> **Prompt**: Below are several entries. Transcribe exactly those lines that fall from the one with "Hundeschule Bello in Mannheim" through the one with "крупногабаритных пластмассовых изделий", end lines included.

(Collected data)

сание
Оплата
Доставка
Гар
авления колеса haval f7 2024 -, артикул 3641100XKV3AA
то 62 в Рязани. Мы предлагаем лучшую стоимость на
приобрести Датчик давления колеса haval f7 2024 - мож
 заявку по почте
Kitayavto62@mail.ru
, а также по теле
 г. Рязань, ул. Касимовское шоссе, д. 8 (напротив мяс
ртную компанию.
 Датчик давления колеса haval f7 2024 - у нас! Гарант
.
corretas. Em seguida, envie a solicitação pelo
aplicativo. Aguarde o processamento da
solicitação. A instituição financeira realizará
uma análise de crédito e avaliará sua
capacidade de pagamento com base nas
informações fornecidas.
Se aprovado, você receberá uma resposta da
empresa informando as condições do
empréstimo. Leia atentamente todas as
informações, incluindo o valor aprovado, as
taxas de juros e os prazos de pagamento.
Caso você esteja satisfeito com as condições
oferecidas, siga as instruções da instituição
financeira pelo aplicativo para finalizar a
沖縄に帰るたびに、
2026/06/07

--

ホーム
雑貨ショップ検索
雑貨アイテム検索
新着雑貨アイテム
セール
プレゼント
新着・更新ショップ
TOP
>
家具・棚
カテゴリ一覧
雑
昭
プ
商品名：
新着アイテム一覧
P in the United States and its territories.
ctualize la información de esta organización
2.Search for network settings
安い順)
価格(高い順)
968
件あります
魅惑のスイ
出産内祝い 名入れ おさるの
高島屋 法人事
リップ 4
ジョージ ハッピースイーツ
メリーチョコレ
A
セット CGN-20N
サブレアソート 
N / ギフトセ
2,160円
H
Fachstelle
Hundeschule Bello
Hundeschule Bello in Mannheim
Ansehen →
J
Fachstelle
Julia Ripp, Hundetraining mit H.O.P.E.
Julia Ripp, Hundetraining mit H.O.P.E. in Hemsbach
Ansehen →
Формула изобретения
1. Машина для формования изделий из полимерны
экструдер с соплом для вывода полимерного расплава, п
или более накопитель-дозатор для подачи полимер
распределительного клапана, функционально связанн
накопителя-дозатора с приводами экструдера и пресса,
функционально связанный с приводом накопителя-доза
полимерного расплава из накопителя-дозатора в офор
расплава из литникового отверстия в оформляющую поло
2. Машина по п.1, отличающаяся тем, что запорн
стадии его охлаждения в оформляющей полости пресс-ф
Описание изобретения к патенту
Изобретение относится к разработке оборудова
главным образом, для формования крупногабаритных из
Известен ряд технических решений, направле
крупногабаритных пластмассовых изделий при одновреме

...

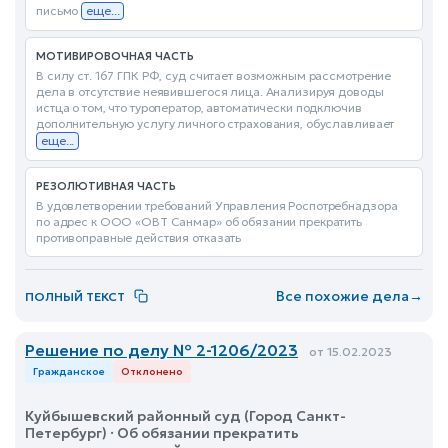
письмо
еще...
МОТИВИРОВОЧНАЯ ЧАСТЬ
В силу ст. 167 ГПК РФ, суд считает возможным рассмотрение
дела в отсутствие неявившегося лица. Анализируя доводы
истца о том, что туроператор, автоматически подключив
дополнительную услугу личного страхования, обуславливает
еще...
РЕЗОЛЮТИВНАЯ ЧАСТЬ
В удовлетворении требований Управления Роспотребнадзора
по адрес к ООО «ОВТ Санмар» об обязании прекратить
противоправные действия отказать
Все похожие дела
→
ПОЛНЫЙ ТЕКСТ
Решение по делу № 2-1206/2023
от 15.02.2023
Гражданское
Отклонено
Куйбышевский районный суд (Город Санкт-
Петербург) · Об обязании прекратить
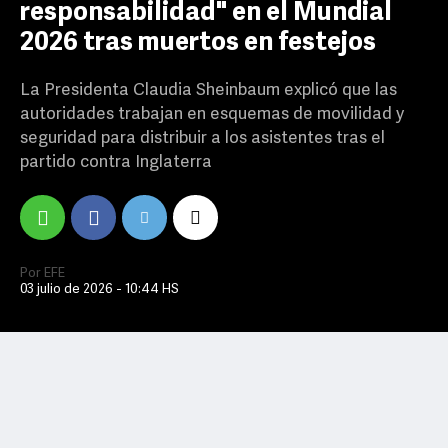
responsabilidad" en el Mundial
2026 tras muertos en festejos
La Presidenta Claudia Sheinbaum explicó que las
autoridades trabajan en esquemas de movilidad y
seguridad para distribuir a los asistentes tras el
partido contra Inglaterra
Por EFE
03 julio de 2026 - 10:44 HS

> **Response to this task**:
Hundeschule Bello in Mannheim
Ansehen →
J
Fachstelle
Julia Ripp, Hundetraining mit H.O.P.E.
Julia Ripp, Hundetraining mit H.O.P.E. in Hemsbach
Ansehen →
Формула изобретения
1. Машина для формования изделий из полимерны
экструдер с соплом для вывода полимерного расплава, п
или более накопитель-дозатор для подачи полимер
распределительного клапана, функционально связанн
накопителя-дозатора с приводами экструдера и пресса,
функционально связанный с приводом накопителя-доза
полимерного расплава из накопителя-дозатора в офор
расплава из литникового отверстия в оформляющую поло
2. Машина по п.1, отличающаяся тем, что запорн
стадии его охлаждения в оформляющей полости пресс-ф
Описание изобретения к патенту
Изобретение относится к разработке оборудова
главным образом, для формования крупногабаритных из
Известен ряд технических решений, направле
крупногабаритных пластмассовых изделий при одновреме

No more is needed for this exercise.